Nesta época, lá estava eu já publicando na Gazeta do Povo e subindo nos carros de som do Movimento Brasil Livre, pedindo impeachment e a prisão da jararaca. O pioneirismo deste jornal, ao abrir espaço para que a direita tivesse vez e voz, nunca poderá ser minimizado. Era plural antes de ser moda, era democrático antes de ser obrigação moral, era liberal antes de ser clichê.

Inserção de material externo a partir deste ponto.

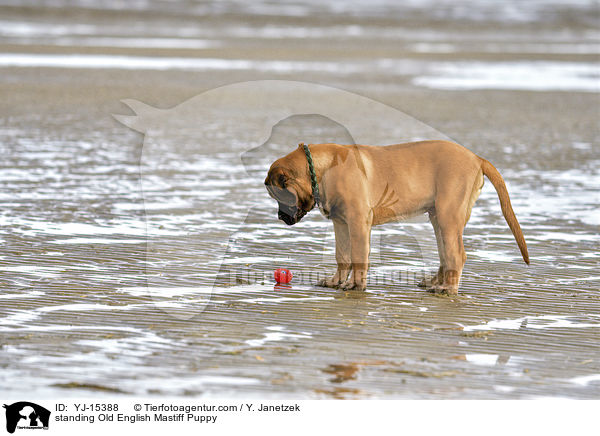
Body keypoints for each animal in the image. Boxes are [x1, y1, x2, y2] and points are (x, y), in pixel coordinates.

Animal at [264, 141, 528, 294]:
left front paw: (355, 285)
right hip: (439, 218)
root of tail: (476, 158)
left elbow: (358, 256)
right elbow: (342, 256)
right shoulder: (341, 223)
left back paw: (447, 288)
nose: (280, 217)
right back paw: (435, 282)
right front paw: (335, 281)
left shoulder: (358, 221)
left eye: (278, 195)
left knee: (457, 255)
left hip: (448, 215)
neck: (321, 169)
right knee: (446, 254)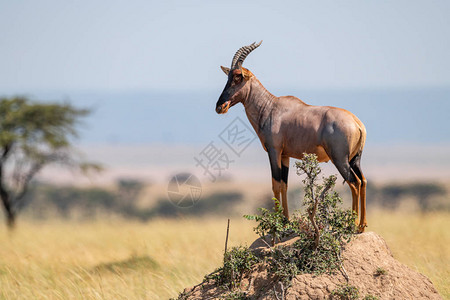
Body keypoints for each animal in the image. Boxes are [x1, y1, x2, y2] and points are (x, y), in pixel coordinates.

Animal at [216, 41, 368, 232]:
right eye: (228, 76)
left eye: (238, 77)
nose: (220, 106)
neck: (271, 106)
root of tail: (357, 123)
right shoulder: (285, 155)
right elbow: (284, 184)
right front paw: (286, 220)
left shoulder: (273, 151)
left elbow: (275, 184)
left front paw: (277, 222)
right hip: (355, 159)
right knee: (363, 181)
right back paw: (362, 225)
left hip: (340, 158)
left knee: (354, 182)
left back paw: (351, 225)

Em 2020, um governo antipetista está no Planalto, representado por um grupo ideológico que era pouco relevante nas manifestações de 2015/16 mas soube como ninguém inflar as redes sociais e canalizar o humor do povo para seu projeto de poder. Abalos sísmicos como a prisão de Lula, candidato líder com folga nas pesquisas, e o atentado de Juiz de Fora, ambos no ano da eleição, terminaram o serviço. Começava a nova era templária que queria nada menos que salvar a civilização ocidental.
O eleitor brasileiro rejeitava em 2018, como sempre rejeitou, o que entendia por “velha política” e a opinião edulcorada, a mesóclise afetada, a espinha dorsal curvada do elitismo alienado. Ele sabe quem não é frio nem quente e, como no Apocalipse, vomita o morno. Lula e Bolsonaro lideraram as pesquisas desde a queda de Dilma, mantendo o impopular Michel Temer nas cordas da rejeição popular a despeito do que foi feito para reconstruir parte da terra arrasada.
Volto para este trem, que segue de Curitiba a Morretes mas também percorre o caminho entre a estação da luz e das trevas, entre as duas cidades de Dickens e de Santo Agostinho. É uma honra e um privilégio dividir essa viagem com você novamente.